---- On Thu, 13 Nov 2014 21:25:57 +0200 Mathieu Lutfy<[email protected]> wrote
----
> Hi,
>
> I was looking at RFC7298 about HMAC authentication in babeld and was
> wondering whether it would be usable on an open mesh network, such as the
> Montreal mesh network (reseaulibre.ca), where people basically put antennas
> on their roofs and join the mesh, but we would like some way to authenticate
> routes in order to avoid attacks on the network. In other words, we want to
> operate in a decentralized and open way, but we need some way to mitigate
> attacks (announcing false routes).
>
> * how would the shared secret work on a distributed mesh? Having a unique
> key for all would be too risky (it would not stay secret long, and changing
> it would be hard), but we could imagine having something like a key per city
> district/borough (arrondissement), or filtering on super-nodes (backbones)
> to limit scope of attacks.
>
> * how does the optional aspect of the authentication work? Could network
> participants decide, on a per-relay basis, which routes/keys to trust?
>
> * it seems implemented in Quagga. Any blockers to having it in the main
> babeld package? (we use OpenWRT, but worst case we could apply a patch and
> include in our Commotion-based firmware)
Hi Mathieu.
It would be interesting to see this extension deployed, especially implemented
by somebody other than the author of the spec, as people rarely see mistakes in
their own work.
This extension works per-heighbour. The participants decide which keys they
trust (per interface) for receiving and which keys they use for sending (that
normally would be arranged symmetrically). Considering the prefix forging
problem, this extension does not control the contents of the routing table
exchanged by the speakers. There are also other issues discussed in Section 9
of the RFC, especially item (e), which means it would be necessary to do key
management in a well-planned way to keep things on the safe side. May be a
supplementary attack detection mechanism would help. Anyway, the problem is not
Babel-specific and a solution would also apply to OLSR.
The only way to build a robust mesh network would be to start implementing. I
would be glad to advise on this if necessary.

* **Instructions for the task**: Which section of the RFC does the babeld email reply cite for further issues? Please also give the item it singles out.

* **Record set**:
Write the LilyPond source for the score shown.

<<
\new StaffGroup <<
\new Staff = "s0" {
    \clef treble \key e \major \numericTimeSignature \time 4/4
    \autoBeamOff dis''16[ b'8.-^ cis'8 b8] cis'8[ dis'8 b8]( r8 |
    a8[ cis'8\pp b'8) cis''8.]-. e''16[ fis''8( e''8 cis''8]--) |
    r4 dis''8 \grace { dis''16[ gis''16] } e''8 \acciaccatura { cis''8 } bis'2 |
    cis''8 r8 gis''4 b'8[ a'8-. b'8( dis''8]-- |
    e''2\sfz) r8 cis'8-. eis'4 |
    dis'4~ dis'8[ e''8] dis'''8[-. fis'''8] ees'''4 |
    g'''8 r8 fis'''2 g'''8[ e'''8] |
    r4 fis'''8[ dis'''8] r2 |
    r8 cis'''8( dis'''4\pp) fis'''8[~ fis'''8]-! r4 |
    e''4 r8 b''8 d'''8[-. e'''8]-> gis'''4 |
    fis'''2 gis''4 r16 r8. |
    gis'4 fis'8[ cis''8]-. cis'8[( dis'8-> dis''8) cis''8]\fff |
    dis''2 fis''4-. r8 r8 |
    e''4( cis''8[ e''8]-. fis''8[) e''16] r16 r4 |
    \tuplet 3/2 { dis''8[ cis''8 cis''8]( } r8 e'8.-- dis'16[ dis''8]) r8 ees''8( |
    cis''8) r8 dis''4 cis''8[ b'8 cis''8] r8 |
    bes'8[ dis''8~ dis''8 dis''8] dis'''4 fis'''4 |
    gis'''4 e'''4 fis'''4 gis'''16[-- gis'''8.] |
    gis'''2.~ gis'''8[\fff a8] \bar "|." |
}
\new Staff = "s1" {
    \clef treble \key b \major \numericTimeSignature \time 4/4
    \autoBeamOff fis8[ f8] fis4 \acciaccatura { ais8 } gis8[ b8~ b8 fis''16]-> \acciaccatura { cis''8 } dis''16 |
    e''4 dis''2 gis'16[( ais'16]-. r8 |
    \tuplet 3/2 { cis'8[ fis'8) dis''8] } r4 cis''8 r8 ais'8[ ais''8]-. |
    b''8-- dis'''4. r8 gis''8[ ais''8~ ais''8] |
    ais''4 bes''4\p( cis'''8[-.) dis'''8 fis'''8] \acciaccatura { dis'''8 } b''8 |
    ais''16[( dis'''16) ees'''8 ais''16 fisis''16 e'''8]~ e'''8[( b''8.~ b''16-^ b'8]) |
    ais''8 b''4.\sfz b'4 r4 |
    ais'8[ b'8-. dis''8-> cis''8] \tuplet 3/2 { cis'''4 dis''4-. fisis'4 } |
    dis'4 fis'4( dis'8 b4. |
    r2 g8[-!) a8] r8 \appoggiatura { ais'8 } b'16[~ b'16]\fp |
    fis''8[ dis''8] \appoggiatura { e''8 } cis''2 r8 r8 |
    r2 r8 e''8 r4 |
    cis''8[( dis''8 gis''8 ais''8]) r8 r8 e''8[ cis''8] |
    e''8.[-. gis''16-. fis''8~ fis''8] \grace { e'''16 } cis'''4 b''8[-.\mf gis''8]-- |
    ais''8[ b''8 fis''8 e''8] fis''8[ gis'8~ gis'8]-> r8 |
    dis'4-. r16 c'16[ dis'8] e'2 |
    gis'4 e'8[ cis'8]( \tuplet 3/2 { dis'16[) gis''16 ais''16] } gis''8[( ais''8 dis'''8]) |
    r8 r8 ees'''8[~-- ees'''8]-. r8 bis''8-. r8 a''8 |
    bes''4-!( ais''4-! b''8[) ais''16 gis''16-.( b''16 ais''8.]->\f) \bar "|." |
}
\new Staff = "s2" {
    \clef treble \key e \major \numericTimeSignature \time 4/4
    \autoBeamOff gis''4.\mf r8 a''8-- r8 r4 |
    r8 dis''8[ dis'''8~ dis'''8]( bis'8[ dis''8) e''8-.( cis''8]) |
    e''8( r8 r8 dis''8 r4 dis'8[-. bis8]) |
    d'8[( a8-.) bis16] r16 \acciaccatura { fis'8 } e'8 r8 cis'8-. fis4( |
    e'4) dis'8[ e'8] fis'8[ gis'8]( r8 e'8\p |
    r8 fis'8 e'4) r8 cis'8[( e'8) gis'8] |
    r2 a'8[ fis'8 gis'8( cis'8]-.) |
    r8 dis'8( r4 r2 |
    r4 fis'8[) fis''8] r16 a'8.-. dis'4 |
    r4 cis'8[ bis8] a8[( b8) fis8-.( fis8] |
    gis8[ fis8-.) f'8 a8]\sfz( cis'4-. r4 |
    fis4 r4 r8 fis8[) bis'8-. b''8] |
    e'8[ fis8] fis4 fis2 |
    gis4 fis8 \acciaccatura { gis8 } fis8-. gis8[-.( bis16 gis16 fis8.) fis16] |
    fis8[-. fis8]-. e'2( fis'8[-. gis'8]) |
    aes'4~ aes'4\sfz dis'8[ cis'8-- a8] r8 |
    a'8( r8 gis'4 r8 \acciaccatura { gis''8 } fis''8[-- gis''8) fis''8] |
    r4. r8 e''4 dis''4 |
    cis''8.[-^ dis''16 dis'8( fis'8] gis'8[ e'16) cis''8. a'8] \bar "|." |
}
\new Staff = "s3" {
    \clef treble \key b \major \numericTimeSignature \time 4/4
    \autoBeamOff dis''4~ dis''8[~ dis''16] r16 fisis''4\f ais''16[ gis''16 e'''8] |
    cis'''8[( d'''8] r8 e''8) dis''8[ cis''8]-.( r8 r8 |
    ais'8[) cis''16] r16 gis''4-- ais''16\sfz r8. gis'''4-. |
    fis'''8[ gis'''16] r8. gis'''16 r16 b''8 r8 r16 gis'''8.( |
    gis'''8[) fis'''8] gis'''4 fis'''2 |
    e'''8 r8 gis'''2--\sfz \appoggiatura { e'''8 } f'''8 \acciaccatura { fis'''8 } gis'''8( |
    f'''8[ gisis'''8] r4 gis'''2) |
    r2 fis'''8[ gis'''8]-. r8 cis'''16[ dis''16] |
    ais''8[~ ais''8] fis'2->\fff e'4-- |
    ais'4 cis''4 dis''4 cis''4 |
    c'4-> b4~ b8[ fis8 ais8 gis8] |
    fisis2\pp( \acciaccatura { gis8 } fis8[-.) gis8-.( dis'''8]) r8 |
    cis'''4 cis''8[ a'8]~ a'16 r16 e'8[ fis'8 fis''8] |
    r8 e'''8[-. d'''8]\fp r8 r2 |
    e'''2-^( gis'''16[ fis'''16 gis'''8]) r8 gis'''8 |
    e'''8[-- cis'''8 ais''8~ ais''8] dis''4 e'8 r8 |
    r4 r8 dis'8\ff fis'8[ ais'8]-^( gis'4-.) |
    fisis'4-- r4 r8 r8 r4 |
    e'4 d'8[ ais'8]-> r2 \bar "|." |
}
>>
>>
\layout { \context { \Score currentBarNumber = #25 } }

* **Problem solution**: Section 9, especially item (e).